— begin DOCUMENT SECTION —

My first post-Christmas read was Alexander McCall Smith’s charming The Sunday Philosophy Club. The novel is the first in the author’s Isabel Dalhousie series. I love discovering Edinburgh through his characters. I love how ruminative those characters are. I love his gentle wit and insights.
The series’s protagonist is, of course, the aforementioned Isabel Dalhousie, amateur sleuth and editor of the Review of Applied Ethics. Unsurprisingly, then, she is often found thinking through ethical problems, and thus invites the reader to do likewise. I finished reading the novel yesterday and continue to engage with the questions the story raised for me.
Which explains why I haven’t been of a mind to dig into a new story-world. I have the Seamus Heaney translation of Beowulf on my to-read list. Also The Odyssey. There’s the newest Incorrigible Children series I’ve been saving up. Ultimately, though, I decided on Charles Dickens’s Sketches by Boz. This is another title that’s been on my to-read list for a while, and I feel I can engage with sketches at the moment.
Being in the mood to wander, I scrolled through the table of contents looking for something to jump out at me and settled on a piece called “Gin-Shops.” My favorite adult beverage is a gin and tonic, so it seemed fitting, though reading “Gin-Shops” could very well put one off drinking gin.
After a typically fascinating Dickensian digression, he tells us, “We will endeavor to sketch the bar of a large gin-shop, and its ordinary customers, for the edification of such of our readers as may not have had opportunities of observing such scenes.” As, for example, those of us reading 175+ years on and still captivated/repulsed by the world he evokes.

— end DOCUMENT SECTION —
— begin EXTRACTED MATERIAL —

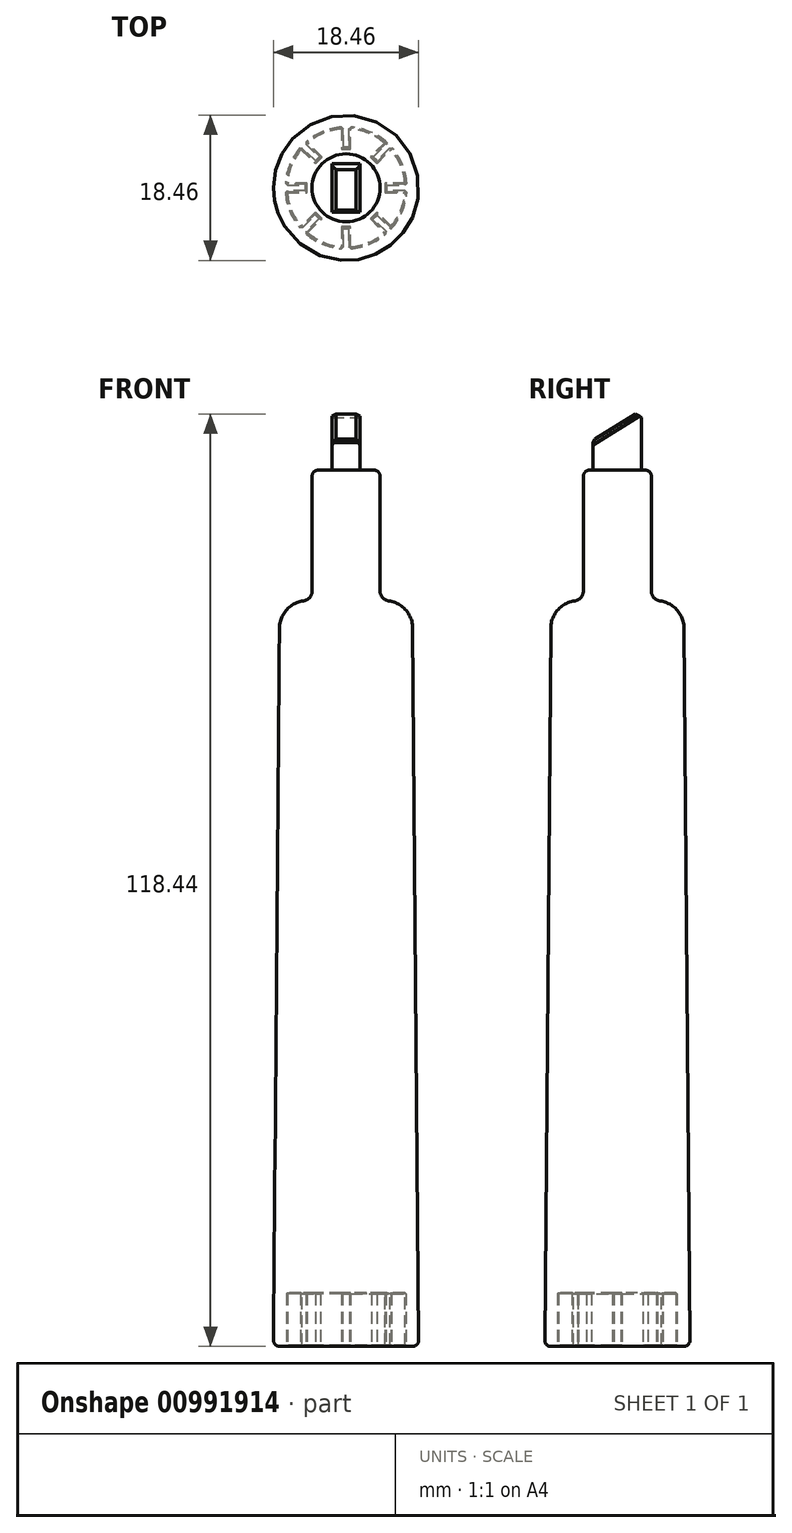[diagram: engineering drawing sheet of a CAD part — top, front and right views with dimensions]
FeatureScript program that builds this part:
annotation { "Feature Type Name" : "Feature", "Feature Type Description" : "" }
export const myFeature = defineFeature(function(context is Context, id is Id, definition is map)
    precondition{}
    {
        {
            var Q0;
            Q0=qCreatedBy(makeId("Front.planeOp"),FACE);
            var sketch = newSketch(context, id + "F0", { "sketchPlane" : qUnion([Q0])});
            skLineSegment(sketch, "E0", {"start": v(0, 0) * mm, "end": v(0, 111.3) * mm, "construction": true});
            skLineSegment(sketch, "E1", {"start": v(9.23, 0) * mm, "end": v(8.46, 91.26) * mm});
            skLineSegment(sketch, "E2", {"start": v(4.32, 111.3) * mm, "end": v(4.32, 95.96) * mm});
            skArc(sketch, "E3", {"start": v(8.46, 91.26) * mm, "mid": v(7.58, 93.55) * mm, "end": v(5.42, 94.7) * mm});
            skLineSegment(sketch, "E4", {"start": v(0, 111.3) * mm, "end": v(4.32, 111.3) * mm});
            skLineSegment(sketch, "E5", {"start": v(0, 0) * mm, "end": v(9.23, 0) * mm});
            skPoint(sketch, "E6.visualSharp", {"position": v(4.32, 94.67) * mm});
            skArc(sketch, "E6.filletArc", {"start": v(4.32, 95.96) * mm, "mid": v(4.63, 95.12) * mm, "end": v(5.42, 94.7) * mm});
            skLineSegment(sketch, "E7", {"start": v(0, 111.3) * mm, "end": v(0, 0) * mm});
            skSolve(sketch);
        }
        {
            var Q0;
            Q0=qSketchRegion(id+"F0",true);
            var Q1;
            Q1=sQuery(id+"F0.wireOp",EDGE,"E0");
            revolve(context, id + "F1", {"entities" : qUnion([Q0]), "axis" : qUnion([Q1]), "revolveType" : RevolveType.FULL});
        }
        {
            var Q0;
            Q0=makeQuery(id+"F1.opRevolve","SWEPT_EDGE",EDGE,{"disambiguationData":[OSD([sQuery(id+"F0.wireOp",EDGE,"E2"),sQuery(id+"F0.wireOp",EDGE,"E4")])]});
            var Q1;
            Q1=makeQuery(id+"F1.opRevolve","SWEPT_EDGE",EDGE,{"disambiguationData":[OSD([sQuery(id+"F0.wireOp",EDGE,"E1"),sQuery(id+"F0.wireOp",EDGE,"E5")])]});
            fillet(context, id + "F2", {"entities" : qUnion([Q0, Q1]), "radius" : 0.76 * mm, "tangentPropagation" : true, "allowEdgeOverflow" : false});
        }
        {
            var Q0;
            Q0=makeQuery(id+"F1.opRevolve","SWEPT_FACE",FACE,{"disambiguationData":[OSD([sQuery(id+"F0.wireOp",EDGE,"E4")])]});
            var sketch = newSketch(context, id + "F3", { "sketchPlane" : qUnion([Q0])});
            skLineSegment(sketch, "E8.bottom", {"start": v(-1.78, 3.08) * mm, "end": v(1.78, 3.08) * mm});
            skLineSegment(sketch, "E8.top", {"start": v(-1.78, -3.08) * mm, "end": v(1.78, -3.08) * mm});
            skLineSegment(sketch, "E8.left", {"start": v(-1.78, 3.08) * mm, "end": v(-1.78, -3.08) * mm});
            skLineSegment(sketch, "E8.right", {"start": v(1.78, 3.08) * mm, "end": v(1.78, -3.08) * mm});
            skSolve(sketch);
        }
        {
            var Q0;
            Q0=qSketchRegion(id+"F3",true);
            extrude(context, id + "F4", {"entities" : qUnion([Q0]), "operationType" : NewBodyOperationType.ADD, "depth" : 7.62 * mm});
        }
        {
            var Q0;
            Q0=makeQuery(id+"F4.opExtrude","SWEPT_FACE",FACE,{"disambiguationData":[OSD([sQuery(id+"F3.wireOp",EDGE,"E8.right")])]});
            var sketch = newSketch(context, id + "F5", { "sketchPlane" : qUnion([Q0])});
            skLineSegment(sketch, "E9", {"start": v(-3.08, 118.92) * mm, "end": v(-3.08, 115.11) * mm});
            skLineSegment(sketch, "E10", {"start": v(-3.08, 115.11) * mm, "end": v(3.08, 118.92) * mm});
            skLineSegment(sketch, "E11", {"start": v(3.08, 118.92) * mm, "end": v(-3.08, 118.92) * mm});
            skSolve(sketch);
        }
        {
            var Q0;
            Q0=qSketchRegion(id+"F5",true);
            extrude(context, id + "F6", {"entities" : qUnion([Q0]), "operationType" : NewBodyOperationType.REMOVE, "endBound" : BoundingType.UP_TO_NEXT, "oppositeDirection" : true, "depth" : 25.4 * mm});
        }
        {
            var Q0;
            Q0=makeQuery(id+"F6.boolean.opBoolean","COPY",FACE,{"derivedFrom":makeQuery(id+"F6.opExtrude","SWEPT_FACE",FACE,{"disambiguationData":[OSD([sQuery(id+"F5.wireOp",EDGE,"E10")])]})});
            chamfer(context, id + "F7", {"entities" : qUnion([Q0]), "width" : 0.5 * mm, "tangentPropagation" : true});
        }
        {
            var Q0;
            Q0=makeQuery(id+"F1.opRevolve","SWEPT_FACE",FACE,{"disambiguationData":[OSD([sQuery(id+"F0.wireOp",EDGE,"E5")])]});
            var sketch = newSketch(context, id + "F8", { "sketchPlane" : qUnion([Q0])});
            skArc(sketch, "E12", {"start": v(-7.6, -0.46) * mm, "mid": v(-7.04, -2.92) * mm, "end": v(-5.7, -5.06) * mm});
            skLineSegment(sketch, "E13", {"start": v(-7.6, -0.46) * mm, "end": v(-5.07, -0.46) * mm});
            skLineSegment(sketch, "E14", {"start": v(-5.07, -0.46) * mm, "end": v(-5.07, 0.46) * mm});
            skLineSegment(sketch, "E15", {"start": v(-5.07, 0.46) * mm, "end": v(-7.6, 0.46) * mm});
            skLineSegment(sketch, "E16", {"start": v(7.62, 0) * mm, "end": v(-7.6, 0) * mm, "construction": true});
            skLineSegment(sketch, "E17.1.0", {"start": v(-3.26, 3.9) * mm, "end": v(-5.06, 5.7) * mm});
            skLineSegment(sketch, "E17.1.1", {"start": v(-3.9, 3.26) * mm, "end": v(-3.26, 3.9) * mm});
            skLineSegment(sketch, "E17.1.2", {"start": v(-5.7, 5.06) * mm, "end": v(-3.9, 3.26) * mm});
            skLineSegment(sketch, "E17.2.0", {"start": v(0.46, 5.07) * mm, "end": v(0.46, 7.6) * mm});
            skLineSegment(sketch, "E17.2.1", {"start": v(-0.46, 5.07) * mm, "end": v(0.46, 5.07) * mm});
            skLineSegment(sketch, "E17.2.2", {"start": v(-0.46, 7.6) * mm, "end": v(-0.46, 5.07) * mm});
            skLineSegment(sketch, "E17.3.0", {"start": v(3.9, 3.26) * mm, "end": v(5.7, 5.06) * mm});
            skLineSegment(sketch, "E17.3.1", {"start": v(3.26, 3.9) * mm, "end": v(3.9, 3.26) * mm});
            skLineSegment(sketch, "E17.3.2", {"start": v(5.06, 5.7) * mm, "end": v(3.26, 3.9) * mm});
            skLineSegment(sketch, "E17.4.0", {"start": v(5.07, -0.46) * mm, "end": v(7.6, -0.46) * mm});
            skLineSegment(sketch, "E17.4.1", {"start": v(5.07, 0.46) * mm, "end": v(5.07, -0.46) * mm});
            skLineSegment(sketch, "E17.4.2", {"start": v(7.6, 0.46) * mm, "end": v(5.07, 0.46) * mm});
            skLineSegment(sketch, "E17.5.0", {"start": v(3.26, -3.9) * mm, "end": v(5.06, -5.7) * mm});
            skLineSegment(sketch, "E17.5.1", {"start": v(3.9, -3.26) * mm, "end": v(3.26, -3.9) * mm});
            skLineSegment(sketch, "E17.5.2", {"start": v(5.7, -5.06) * mm, "end": v(3.9, -3.26) * mm});
            skLineSegment(sketch, "E17.6.0", {"start": v(-0.46, -5.07) * mm, "end": v(-0.46, -7.6) * mm});
            skLineSegment(sketch, "E17.6.1", {"start": v(0.46, -5.07) * mm, "end": v(-0.46, -5.07) * mm});
            skLineSegment(sketch, "E17.6.2", {"start": v(0.46, -7.6) * mm, "end": v(0.46, -5.07) * mm});
            skLineSegment(sketch, "E17.7.0", {"start": v(-3.9, -3.26) * mm, "end": v(-5.7, -5.06) * mm});
            skLineSegment(sketch, "E17.7.1", {"start": v(-3.26, -3.9) * mm, "end": v(-3.9, -3.26) * mm});
            skLineSegment(sketch, "E17.7.2", {"start": v(-5.06, -5.7) * mm, "end": v(-3.26, -3.9) * mm});
            skLineSegment(sketch, "E17.anchor1", {"start": v(0, 0) * mm, "end": v(-7.6, 0.46) * mm, "construction": true});
            skLineSegment(sketch, "E17.anchor2", {"start": v(0, 0) * mm, "end": v(-5.7, -5.06) * mm, "construction": true});
            skArc(sketch, "E18.trimOffspring", {"start": v(-0.46, 7.6) * mm, "mid": v(-2.92, 7.04) * mm, "end": v(-5.06, 5.7) * mm});
            skArc(sketch, "E19.trimOffspring", {"start": v(-5.7, 5.06) * mm, "mid": v(-7.04, 2.92) * mm, "end": v(-7.6, 0.46) * mm});
            skArc(sketch, "E20.trimOffspring", {"start": v(5.06, 5.7) * mm, "mid": v(2.92, 7.04) * mm, "end": v(0.46, 7.6) * mm});
            skArc(sketch, "E21.trimOffspring", {"start": v(7.6, 0.46) * mm, "mid": v(7.04, 2.92) * mm, "end": v(5.7, 5.06) * mm});
            skArc(sketch, "E22.trimOffspring", {"start": v(5.7, -5.06) * mm, "mid": v(7.04, -2.92) * mm, "end": v(7.6, -0.46) * mm});
            skArc(sketch, "E23.trimOffspring", {"start": v(0.46, -7.6) * mm, "mid": v(2.92, -7.04) * mm, "end": v(5.06, -5.7) * mm});
            skArc(sketch, "E24.trimOffspring", {"start": v(-5.06, -5.7) * mm, "mid": v(-2.92, -7.04) * mm, "end": v(-0.46, -7.6) * mm});
            skSolve(sketch);
        }
        {
            var Q0;
            Q0=qSketchRegion(id+"F8",true);
            extrude(context, id + "F9", {"entities" : qUnion([Q0]), "operationType" : NewBodyOperationType.REMOVE, "oppositeDirection" : true, "depth" : 6.8 * mm});
        }
        {
            var Q0;
            Q0=makeQuery(id+"F1.opRevolve","SWEPT_FACE",FACE,{"disambiguationData":[OSD([sQuery(id+"F0.wireOp",EDGE,"E5")])]});
            var Q1;
            Q1=makeQuery(id+"F9.boolean.opBoolean","COPY",FACE,{"derivedFrom":makeQuery(id+"F9.opExtrude","CAP_FACE",FACE,{"disambiguationData":[OSD([sQuery(id+"F8.wireOp",EDGE,"E12"),sQuery(id+"F8.wireOp",EDGE,"E13"),sQuery(id+"F8.wireOp",EDGE,"E14"),sQuery(id+"F8.wireOp",EDGE,"E15"),sQuery(id+"F8.wireOp",EDGE,"E17.1.0"),sQuery(id+"F8.wireOp",EDGE,"E17.1.1"),sQuery(id+"F8.wireOp",EDGE,"E17.1.2"),sQuery(id+"F8.wireOp",EDGE,"E17.2.0"),sQuery(id+"F8.wireOp",EDGE,"E17.2.1"),sQuery(id+"F8.wireOp",EDGE,"E17.2.2"),sQuery(id+"F8.wireOp",EDGE,"E17.3.0"),sQuery(id+"F8.wireOp",EDGE,"E17.3.1"),sQuery(id+"F8.wireOp",EDGE,"E17.3.2"),sQuery(id+"F8.wireOp",EDGE,"E17.4.0"),sQuery(id+"F8.wireOp",EDGE,"E17.4.1"),sQuery(id+"F8.wireOp",EDGE,"E17.4.2"),sQuery(id+"F8.wireOp",EDGE,"E17.5.0"),sQuery(id+"F8.wireOp",EDGE,"E17.5.1"),sQuery(id+"F8.wireOp",EDGE,"E17.5.2"),sQuery(id+"F8.wireOp",EDGE,"E17.6.0"),sQuery(id+"F8.wireOp",EDGE,"E17.6.1"),sQuery(id+"F8.wireOp",EDGE,"E17.6.2"),sQuery(id+"F8.wireOp",EDGE,"E17.7.0"),sQuery(id+"F8.wireOp",EDGE,"E17.7.1"),sQuery(id+"F8.wireOp",EDGE,"E17.7.2"),sQuery(id+"F8.wireOp",EDGE,"E18.trimOffspring"),sQuery(id+"F8.wireOp",EDGE,"E19.trimOffspring"),sQuery(id+"F8.wireOp",EDGE,"E20.trimOffspring"),sQuery(id+"F8.wireOp",EDGE,"E21.trimOffspring"),sQuery(id+"F8.wireOp",EDGE,"E22.trimOffspring"),sQuery(id+"F8.wireOp",EDGE,"E23.trimOffspring"),sQuery(id+"F8.wireOp",EDGE,"E24.trimOffspring")])],"isStart":false})});
            var Q2;
            Q2=makeQuery(id+"F9.boolean.opBoolean","COPY",FACE,{"derivedFrom":makeQuery(id+"F9.opExtrude","SWEPT_FACE",FACE,{"disambiguationData":[OSD([sQuery(id+"F8.wireOp",EDGE,"E12")])]})});
            var Q3;
            Q3=makeQuery(id+"F9.boolean.opBoolean","COPY",FACE,{"derivedFrom":makeQuery(id+"F9.opExtrude","SWEPT_FACE",FACE,{"disambiguationData":[OSD([sQuery(id+"F8.wireOp",EDGE,"E24.trimOffspring")])]})});
            var Q4;
            Q4=makeQuery(id+"F9.boolean.opBoolean","COPY",EDGE,{"derivedFrom":makeQuery(id+"F9.opExtrude","SWEPT_EDGE",EDGE,{"disambiguationData":[OSD([sQuery(id+"F8.wireOp",EDGE,"E17.6.2"),sQuery(id+"F8.wireOp",EDGE,"E23.trimOffspring")])]})});
            var Q5;
            Q5=makeQuery(id+"F9.boolean.opBoolean","COPY",FACE,{"derivedFrom":makeQuery(id+"F9.opExtrude","SWEPT_FACE",FACE,{"disambiguationData":[OSD([sQuery(id+"F8.wireOp",EDGE,"E22.trimOffspring")])]})});
            var Q6;
            Q6=makeQuery(id+"F9.boolean.opBoolean","COPY",EDGE,{"derivedFrom":makeQuery(id+"F9.opExtrude","SWEPT_EDGE",EDGE,{"disambiguationData":[OSD([sQuery(id+"F8.wireOp",EDGE,"E17.4.2"),sQuery(id+"F8.wireOp",EDGE,"E21.trimOffspring")])]})});
            var Q7;
            Q7=makeQuery(id+"F9.boolean.opBoolean","COPY",FACE,{"derivedFrom":makeQuery(id+"F9.opExtrude","SWEPT_FACE",FACE,{"disambiguationData":[OSD([sQuery(id+"F8.wireOp",EDGE,"E20.trimOffspring")])]})});
            var Q8;
            Q8=makeQuery(id+"F9.boolean.opBoolean","COPY",FACE,{"derivedFrom":makeQuery(id+"F9.opExtrude","SWEPT_FACE",FACE,{"disambiguationData":[OSD([sQuery(id+"F8.wireOp",EDGE,"E18.trimOffspring")])]})});
            var Q9;
            Q9=makeQuery(id+"F9.boolean.opBoolean","COPY",FACE,{"derivedFrom":makeQuery(id+"F9.opExtrude","SWEPT_FACE",FACE,{"disambiguationData":[OSD([sQuery(id+"F8.wireOp",EDGE,"E19.trimOffspring")])]})});
            chamfer(context, id + "F10", {"entities" : qUnion([Q0, Q1, Q2, Q3, Q4, Q5, Q6, Q7, Q8, Q9]), "width" : 0.13 * mm, "tangentPropagation" : true});
        }
    });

— end EXTRACTED MATERIAL —

TASK GOAL: From the reading post above, pull out the passage from "Which explains why" up to and including "off drinking gin.", copied word for word.

RIGHT ANSWER:
Which explains why I haven’t been of a mind to dig into a new story-world. I have the Seamus Heaney translation of Beowulf on my to-read list. Also The Odyssey. There’s the newest Incorrigible Children series I’ve been saving up. Ultimately, though, I decided on Charles Dickens’s Sketches by Boz. This is another title that’s been on my to-read list for a while, and I feel I can engage with sketches at the moment.
Being in the mood to wander, I scrolled through the table of contents looking for something to jump out at me and settled on a piece called “Gin-Shops.” My favorite adult beverage is a gin and tonic, so it seemed fitting, though reading “Gin-Shops” could very well put one off drinking gin.